Les points de vue exprimés dans les articles d’opinion sont strictement ceux de l'auteur et ne reflètent pas forcément ceux de la rédaction.
Publié le 5 novembre 2013
- A +

Par Daniel Hannan, depuis Oxford, Royaume Uni.

liberté d'expressionJetez un œil à ce document récemment discuté par la Commission des libertés civiles du parlement européen.
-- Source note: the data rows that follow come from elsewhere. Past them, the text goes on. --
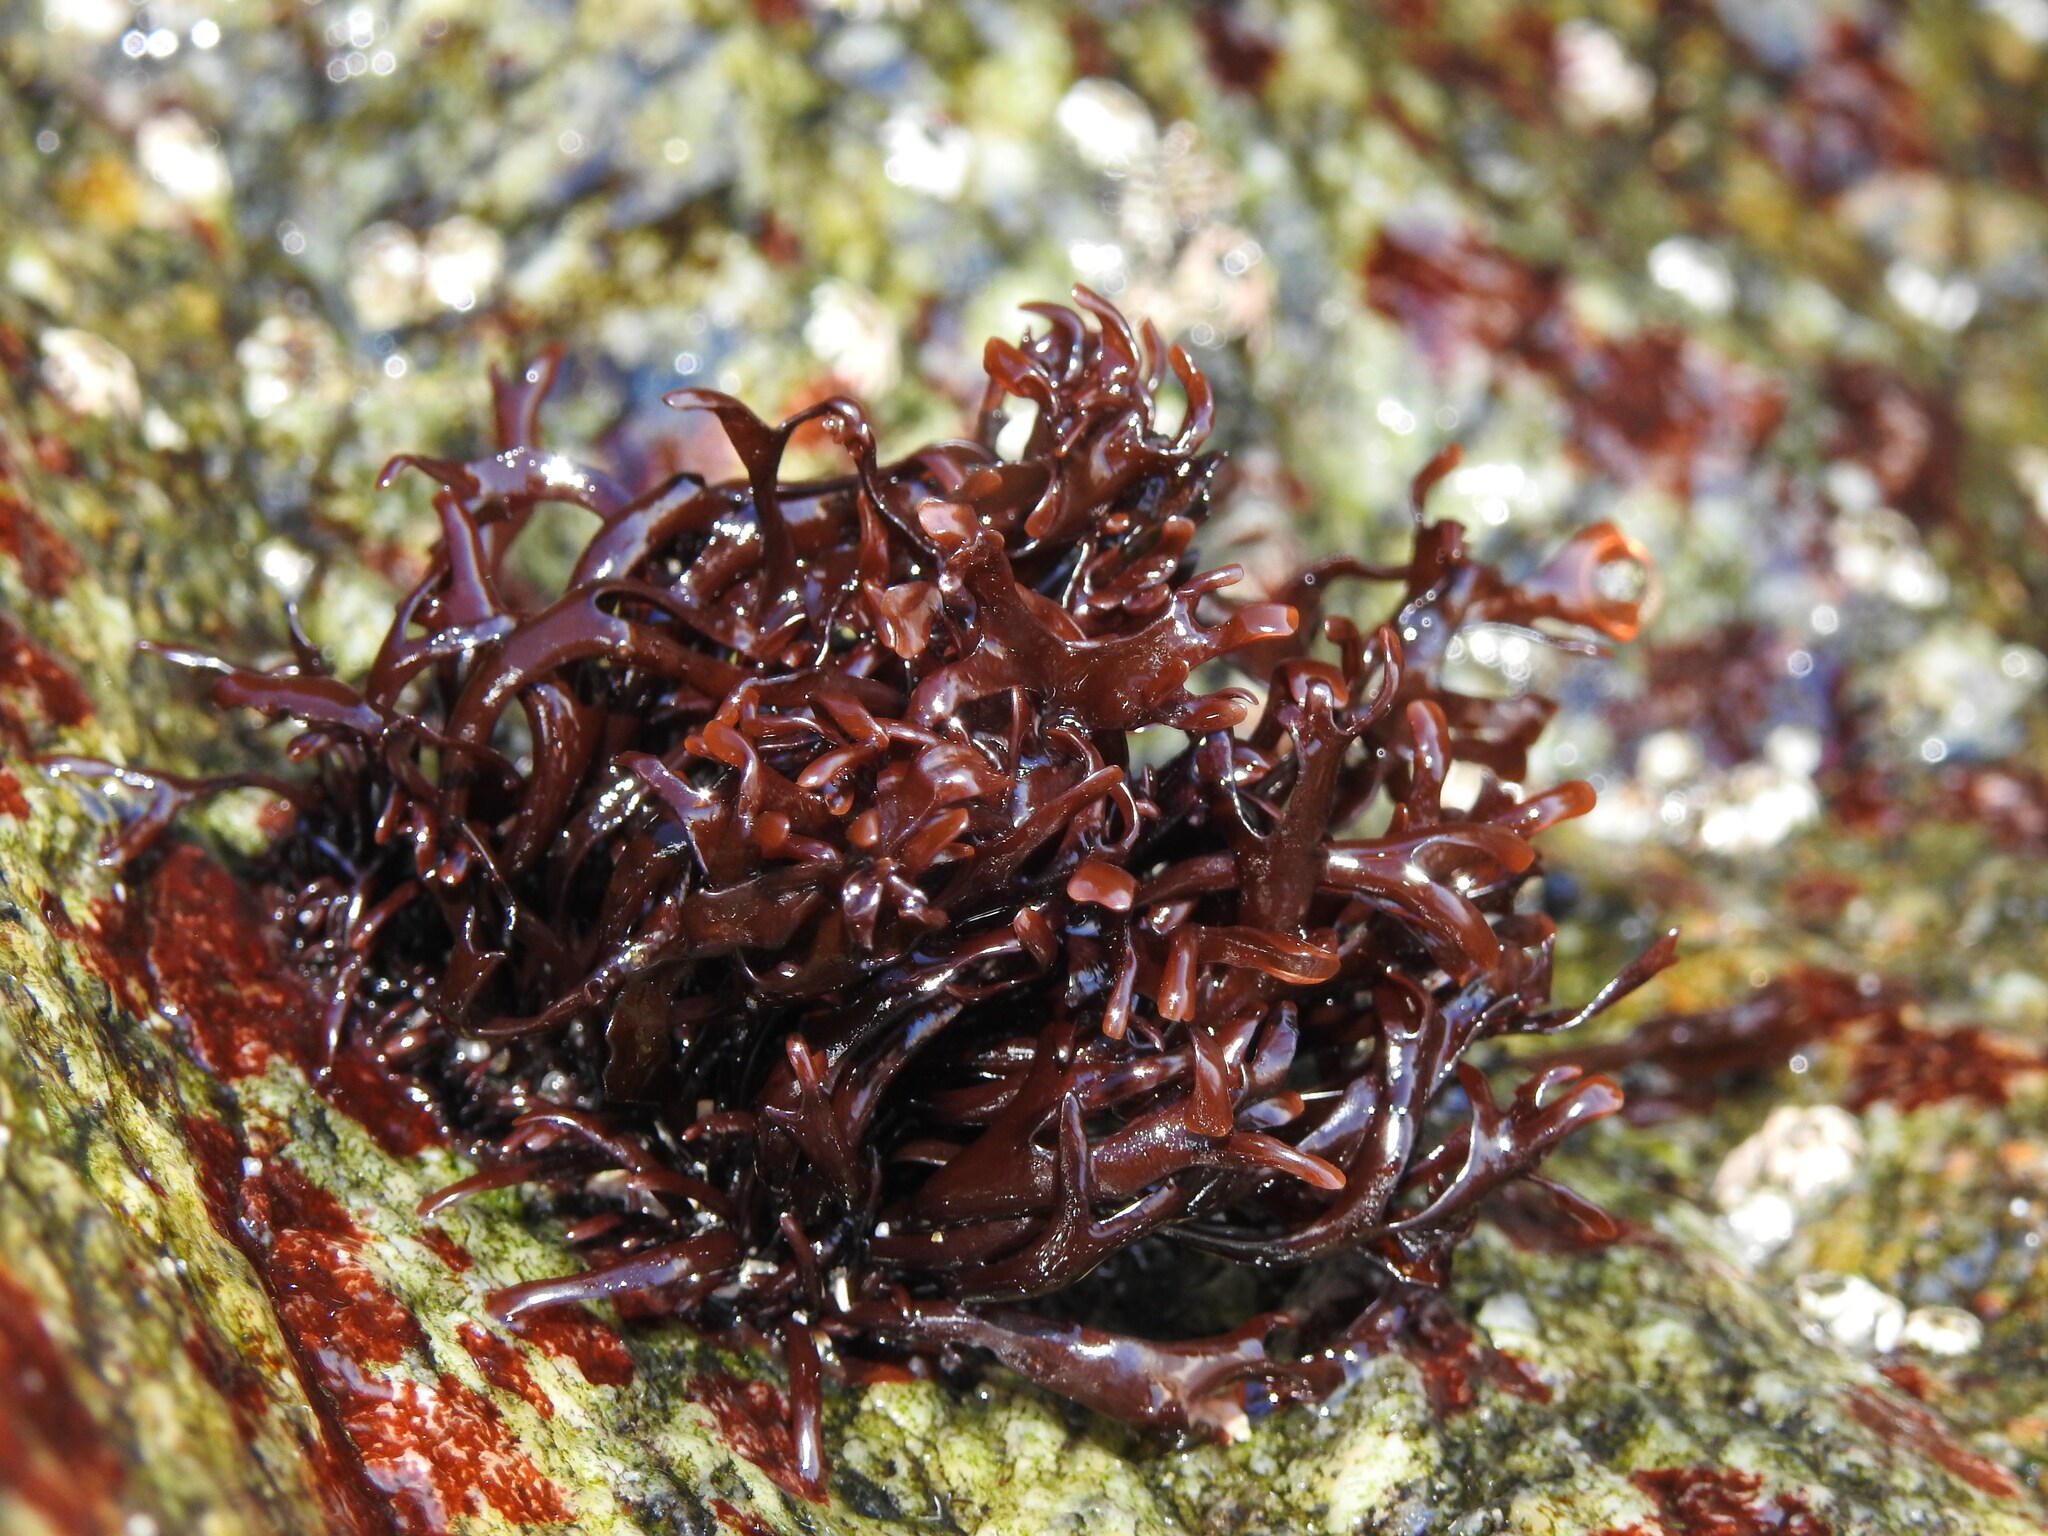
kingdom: Plantae
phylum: Rhodophyta
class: Florideophyceae
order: Gigartinales
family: Gigartinaceae
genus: Chondrus
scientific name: Chondrus crispus
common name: Carrageen
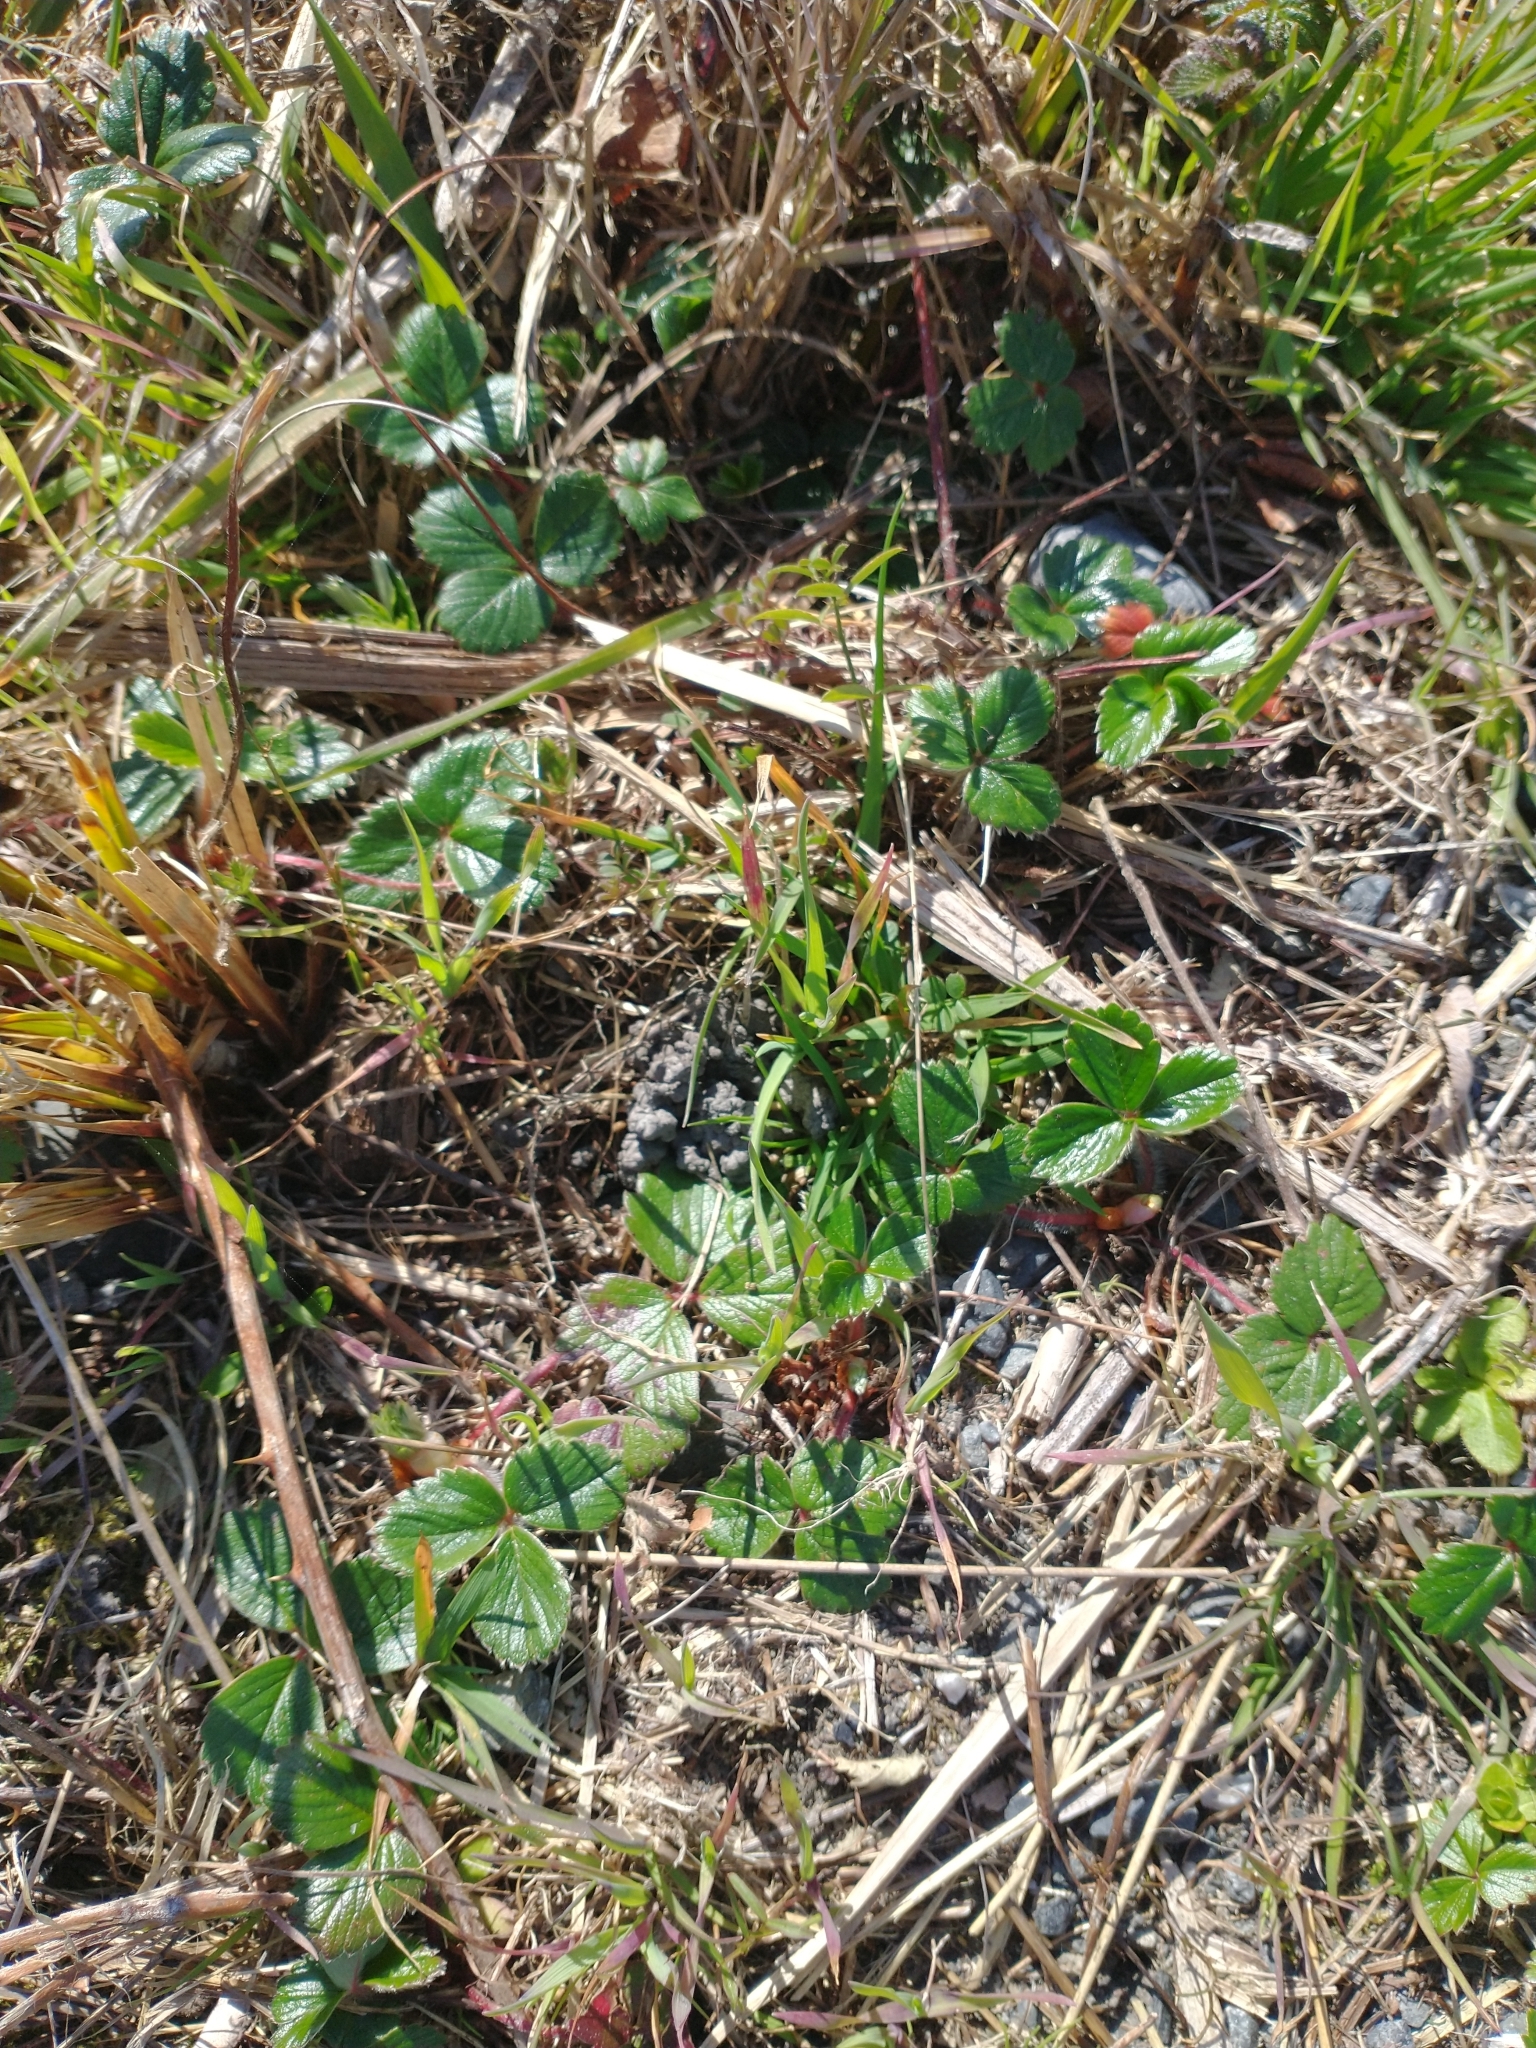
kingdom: Plantae
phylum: Tracheophyta
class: Magnoliopsida
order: Rosales
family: Rosaceae
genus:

C’est un bon exemple de la façon dont des gens pétris de bonnes intentions convaincus qu’ils défendent les opprimés peuvent au final causer des dégâts énormes à la liberté, à l’égalité devant la loi et, de façon perverse, aux minorités au nom desquelles ils prétendent s’exprimer.

Le projet de loi pour la promotion de la tolérance couvre l’ensemble des desiderata gauchistes habituels : la diffamation à l’encontre d’un groupe, les crimes haineux etc. Ce projet soutient, sans moindre trace d’ironie ou prise de conscience, la tolérance légale. Cette tolérance n’est cependant pas pour tous :

Il n’y a pas de raison d’être tolérant avec les intolérants. C’est tout particulièrement important lorsque l’on parle de la liberté d’expression. Cette liberté ne doit pas être utilisée pour diffamer d’autres groupes.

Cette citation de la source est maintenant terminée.